In all honesty, it isn’t easy. I do feel sometimes like why did God call me, with my medical issues, my family’s medical problems and all my personal shortcomings to Japan? Surely there was someone better out there to do this! I get frustrated. I have culture shock moments. I miss having an oven, and a warm house, and a dryer and Walmart, and inexpensive produce year round. Even more than that, I miss my family. I even have moments of self-pity. I sometimes forget the big picture and start thinking about me instead of focusing on the big God who can do big things with small people. I guess you could say I am really learning that “his grace is sufficient for me and that his power is made perfect in my weakness.” I am so not the perfect missionary!
But there are also times when I look around me amazed that God would allow me to live here and to do this. I have no greater joy than sharing the love of Jesus and what’s more I’ve got people sacrificing their money so that I get to do that! I’ve had moments where I have looked around me and felt moved with compassion for the people of Japan. My heart breaks when I am reminded of the hundreds of people here that are so hopeless that they commit suicide. It drives me to do more to reach them. Besides that, I’ve got hundreds of people praying for me. I can’t tell you how humbling and how powerful it is to get an e-mail from someone saying they are praying for me.
So I’m learning to live with this heart condition. I still make some doctor trips and ER trips as I figure out what is normal for me, but they are happening less frequently now. I am learning to live with my limitations and adapt to my new situation. I remember at one point after my appendectomy praying that all of this medical drama would be over. God said it was not over (in fact it was just before all the heart stuff started) and he lead me to 2 Corinthians chapter 4…

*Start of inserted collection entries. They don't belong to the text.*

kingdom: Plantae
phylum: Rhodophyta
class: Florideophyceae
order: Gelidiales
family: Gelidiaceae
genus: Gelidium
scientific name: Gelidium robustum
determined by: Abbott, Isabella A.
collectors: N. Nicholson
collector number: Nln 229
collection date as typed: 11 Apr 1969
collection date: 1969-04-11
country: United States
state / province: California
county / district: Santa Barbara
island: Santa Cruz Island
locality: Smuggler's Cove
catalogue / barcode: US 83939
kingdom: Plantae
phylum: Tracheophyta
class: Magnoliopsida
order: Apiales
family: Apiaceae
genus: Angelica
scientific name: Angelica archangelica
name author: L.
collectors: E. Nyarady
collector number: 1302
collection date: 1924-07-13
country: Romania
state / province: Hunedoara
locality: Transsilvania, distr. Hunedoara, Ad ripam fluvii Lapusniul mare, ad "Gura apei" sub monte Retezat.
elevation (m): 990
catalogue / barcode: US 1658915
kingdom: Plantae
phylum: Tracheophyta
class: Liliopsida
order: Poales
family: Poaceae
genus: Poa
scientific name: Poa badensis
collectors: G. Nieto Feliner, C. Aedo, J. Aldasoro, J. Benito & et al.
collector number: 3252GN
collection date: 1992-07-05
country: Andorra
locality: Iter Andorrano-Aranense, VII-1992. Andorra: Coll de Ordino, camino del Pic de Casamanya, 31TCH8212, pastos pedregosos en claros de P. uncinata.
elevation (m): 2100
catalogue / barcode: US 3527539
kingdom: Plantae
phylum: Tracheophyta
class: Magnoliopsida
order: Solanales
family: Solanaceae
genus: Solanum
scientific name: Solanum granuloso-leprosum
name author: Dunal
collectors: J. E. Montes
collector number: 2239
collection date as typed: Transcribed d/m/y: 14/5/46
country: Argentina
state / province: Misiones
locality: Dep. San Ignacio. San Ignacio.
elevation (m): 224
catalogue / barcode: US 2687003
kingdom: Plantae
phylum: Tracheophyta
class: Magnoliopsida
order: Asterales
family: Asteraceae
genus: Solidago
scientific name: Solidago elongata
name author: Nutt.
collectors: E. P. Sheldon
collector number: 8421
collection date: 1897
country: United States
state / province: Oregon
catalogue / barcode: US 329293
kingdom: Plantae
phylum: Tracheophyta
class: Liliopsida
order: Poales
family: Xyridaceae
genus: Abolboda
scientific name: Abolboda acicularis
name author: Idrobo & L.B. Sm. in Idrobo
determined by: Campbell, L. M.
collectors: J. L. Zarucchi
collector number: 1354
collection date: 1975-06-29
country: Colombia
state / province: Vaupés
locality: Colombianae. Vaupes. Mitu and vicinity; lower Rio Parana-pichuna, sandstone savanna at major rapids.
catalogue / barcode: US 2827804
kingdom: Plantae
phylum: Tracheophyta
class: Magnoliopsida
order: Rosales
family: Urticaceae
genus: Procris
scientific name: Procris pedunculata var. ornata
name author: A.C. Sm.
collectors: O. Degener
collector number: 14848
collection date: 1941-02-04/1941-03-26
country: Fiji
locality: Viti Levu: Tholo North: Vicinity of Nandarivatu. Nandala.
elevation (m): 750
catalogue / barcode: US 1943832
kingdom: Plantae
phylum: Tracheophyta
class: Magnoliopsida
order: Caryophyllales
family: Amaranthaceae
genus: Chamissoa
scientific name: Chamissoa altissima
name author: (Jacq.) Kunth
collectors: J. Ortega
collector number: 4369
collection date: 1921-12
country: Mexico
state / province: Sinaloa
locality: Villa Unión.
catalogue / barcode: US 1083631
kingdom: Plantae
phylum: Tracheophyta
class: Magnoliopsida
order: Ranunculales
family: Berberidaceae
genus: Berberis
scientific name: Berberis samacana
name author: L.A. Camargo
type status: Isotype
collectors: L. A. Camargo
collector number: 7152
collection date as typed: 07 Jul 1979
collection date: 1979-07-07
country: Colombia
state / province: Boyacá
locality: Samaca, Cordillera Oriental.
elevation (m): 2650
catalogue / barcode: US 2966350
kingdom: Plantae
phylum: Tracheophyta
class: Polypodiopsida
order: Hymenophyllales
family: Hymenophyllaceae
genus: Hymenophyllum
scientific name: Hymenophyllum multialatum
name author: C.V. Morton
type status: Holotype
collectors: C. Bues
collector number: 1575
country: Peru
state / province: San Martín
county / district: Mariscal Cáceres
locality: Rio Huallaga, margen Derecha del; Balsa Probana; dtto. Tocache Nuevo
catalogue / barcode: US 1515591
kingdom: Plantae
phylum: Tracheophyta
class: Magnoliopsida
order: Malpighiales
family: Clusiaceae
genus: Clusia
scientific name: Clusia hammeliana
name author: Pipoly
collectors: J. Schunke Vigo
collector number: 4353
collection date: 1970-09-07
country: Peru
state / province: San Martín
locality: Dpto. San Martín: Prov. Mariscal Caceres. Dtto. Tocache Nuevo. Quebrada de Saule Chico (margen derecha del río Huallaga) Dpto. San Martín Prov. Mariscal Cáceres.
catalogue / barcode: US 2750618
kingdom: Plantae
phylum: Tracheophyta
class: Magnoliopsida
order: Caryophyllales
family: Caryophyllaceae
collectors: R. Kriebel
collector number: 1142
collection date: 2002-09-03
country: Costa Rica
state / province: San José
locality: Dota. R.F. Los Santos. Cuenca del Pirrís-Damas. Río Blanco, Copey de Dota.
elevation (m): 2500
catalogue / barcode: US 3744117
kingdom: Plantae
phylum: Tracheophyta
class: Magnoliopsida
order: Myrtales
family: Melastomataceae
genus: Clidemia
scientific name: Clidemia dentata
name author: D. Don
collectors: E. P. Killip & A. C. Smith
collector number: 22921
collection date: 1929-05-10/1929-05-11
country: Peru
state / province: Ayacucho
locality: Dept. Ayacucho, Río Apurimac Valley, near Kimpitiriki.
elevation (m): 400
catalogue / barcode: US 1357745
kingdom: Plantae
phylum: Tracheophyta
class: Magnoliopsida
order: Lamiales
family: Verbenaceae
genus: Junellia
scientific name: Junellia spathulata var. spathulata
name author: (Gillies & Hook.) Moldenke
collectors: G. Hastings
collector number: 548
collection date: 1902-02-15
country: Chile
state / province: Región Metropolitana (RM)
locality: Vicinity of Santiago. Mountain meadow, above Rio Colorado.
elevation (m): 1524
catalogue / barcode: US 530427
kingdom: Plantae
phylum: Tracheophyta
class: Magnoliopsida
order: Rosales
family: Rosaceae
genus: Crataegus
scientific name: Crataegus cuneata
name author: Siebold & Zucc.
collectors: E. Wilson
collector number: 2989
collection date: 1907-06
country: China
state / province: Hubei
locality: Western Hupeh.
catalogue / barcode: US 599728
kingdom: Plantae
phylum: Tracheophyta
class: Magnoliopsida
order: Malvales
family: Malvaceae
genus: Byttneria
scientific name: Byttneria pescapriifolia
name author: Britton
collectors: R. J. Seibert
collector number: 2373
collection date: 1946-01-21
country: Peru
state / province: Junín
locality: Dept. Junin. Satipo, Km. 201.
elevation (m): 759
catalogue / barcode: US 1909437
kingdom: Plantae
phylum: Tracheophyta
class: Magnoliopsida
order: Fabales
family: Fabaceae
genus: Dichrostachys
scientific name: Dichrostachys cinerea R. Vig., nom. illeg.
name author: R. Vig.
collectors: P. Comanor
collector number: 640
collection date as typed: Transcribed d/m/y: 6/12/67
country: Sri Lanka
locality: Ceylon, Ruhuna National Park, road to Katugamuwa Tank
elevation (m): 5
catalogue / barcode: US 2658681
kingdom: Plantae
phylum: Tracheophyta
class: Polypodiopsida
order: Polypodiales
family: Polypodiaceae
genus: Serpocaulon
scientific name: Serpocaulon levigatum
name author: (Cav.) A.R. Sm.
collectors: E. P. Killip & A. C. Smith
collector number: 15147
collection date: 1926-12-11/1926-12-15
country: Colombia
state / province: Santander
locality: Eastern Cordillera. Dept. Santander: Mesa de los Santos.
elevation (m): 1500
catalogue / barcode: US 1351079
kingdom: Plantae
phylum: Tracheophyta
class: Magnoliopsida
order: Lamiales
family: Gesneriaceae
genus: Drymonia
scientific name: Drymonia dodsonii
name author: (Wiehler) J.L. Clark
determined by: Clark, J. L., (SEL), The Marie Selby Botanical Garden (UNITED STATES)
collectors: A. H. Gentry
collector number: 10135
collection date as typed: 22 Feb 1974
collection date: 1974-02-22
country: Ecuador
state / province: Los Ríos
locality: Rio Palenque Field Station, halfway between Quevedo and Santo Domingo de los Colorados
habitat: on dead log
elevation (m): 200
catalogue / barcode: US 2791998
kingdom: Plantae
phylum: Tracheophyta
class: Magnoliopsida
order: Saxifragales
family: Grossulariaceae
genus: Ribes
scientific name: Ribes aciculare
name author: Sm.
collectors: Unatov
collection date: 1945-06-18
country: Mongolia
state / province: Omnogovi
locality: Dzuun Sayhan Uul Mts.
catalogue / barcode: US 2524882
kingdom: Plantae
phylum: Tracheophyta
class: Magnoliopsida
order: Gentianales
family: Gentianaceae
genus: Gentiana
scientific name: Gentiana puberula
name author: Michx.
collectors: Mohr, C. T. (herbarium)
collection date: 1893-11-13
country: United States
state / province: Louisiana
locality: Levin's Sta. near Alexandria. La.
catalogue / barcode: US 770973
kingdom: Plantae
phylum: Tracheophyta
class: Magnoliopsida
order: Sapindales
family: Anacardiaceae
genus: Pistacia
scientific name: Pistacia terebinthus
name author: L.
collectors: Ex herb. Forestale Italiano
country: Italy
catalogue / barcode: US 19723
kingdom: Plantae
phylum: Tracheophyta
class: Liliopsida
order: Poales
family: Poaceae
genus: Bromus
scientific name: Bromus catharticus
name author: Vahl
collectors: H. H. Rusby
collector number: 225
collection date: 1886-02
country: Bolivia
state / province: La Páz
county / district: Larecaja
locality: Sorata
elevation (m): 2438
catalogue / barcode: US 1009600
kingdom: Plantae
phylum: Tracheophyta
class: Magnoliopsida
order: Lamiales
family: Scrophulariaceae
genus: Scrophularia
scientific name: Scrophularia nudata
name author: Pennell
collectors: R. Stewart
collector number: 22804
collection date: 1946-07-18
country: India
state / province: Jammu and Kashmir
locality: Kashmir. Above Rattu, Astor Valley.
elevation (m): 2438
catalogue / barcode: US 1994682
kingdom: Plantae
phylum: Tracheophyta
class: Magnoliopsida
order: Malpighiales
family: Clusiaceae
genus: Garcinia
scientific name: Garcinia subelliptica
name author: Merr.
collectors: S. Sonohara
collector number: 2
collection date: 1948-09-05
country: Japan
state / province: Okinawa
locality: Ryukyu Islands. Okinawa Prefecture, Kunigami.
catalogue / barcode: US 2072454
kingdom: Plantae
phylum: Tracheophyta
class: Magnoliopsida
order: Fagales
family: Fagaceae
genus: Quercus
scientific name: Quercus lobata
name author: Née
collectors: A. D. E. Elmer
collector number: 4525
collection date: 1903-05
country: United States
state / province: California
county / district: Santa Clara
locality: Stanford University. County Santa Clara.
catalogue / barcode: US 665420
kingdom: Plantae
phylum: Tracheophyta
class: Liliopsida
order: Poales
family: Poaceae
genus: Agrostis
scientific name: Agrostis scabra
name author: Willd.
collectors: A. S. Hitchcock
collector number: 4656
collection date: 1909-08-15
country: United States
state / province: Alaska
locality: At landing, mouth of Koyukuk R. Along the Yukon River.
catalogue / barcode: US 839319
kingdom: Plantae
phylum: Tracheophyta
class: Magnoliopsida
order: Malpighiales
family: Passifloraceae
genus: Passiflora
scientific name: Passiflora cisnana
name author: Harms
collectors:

“ But we have this treasure in jars of clay to show that this all-surpassing power is from God and not from us. 8 We are hard pressed on every side, but not crushed; perplexed, but not in despair; 9 persecuted, but not abandoned; struck down, but not destroyed. 10 We always carry around in our body the death of Jesus, so that the life of Jesus may also be revealed in our body. 11 For we who are alive are always being given over to death for Jesus’ sake, so that his life may also be revealed in our mortal body. 12 So then, death is at work in us, but life is at work in you… 16 Therefore we do not lose heart. Though outwardly we are wasting away, yet inwardly we are being renewed day by day. 17 For our light and momentary troubles are achieving for us an eternal glory that far outweighs them all. 18 So we fix our eyes not on what is seen, but on what is unseen, since what is seen is temporary, but what is unseen is eternal.” 2 Cor. 4: 7-12, 16-18.
And that is what I’m trying to do, to fix my eyes on what is unseen. I’m not always successful. I’m not a super saint. There are others who have sacrificed more, have great trials, greater faith and greater victories. In the end it doesn’t matter where you live, what you have or how healthy you are. What matters is that you are where God wants you to be, doing what he wants you to do. When you are in that place you find peace.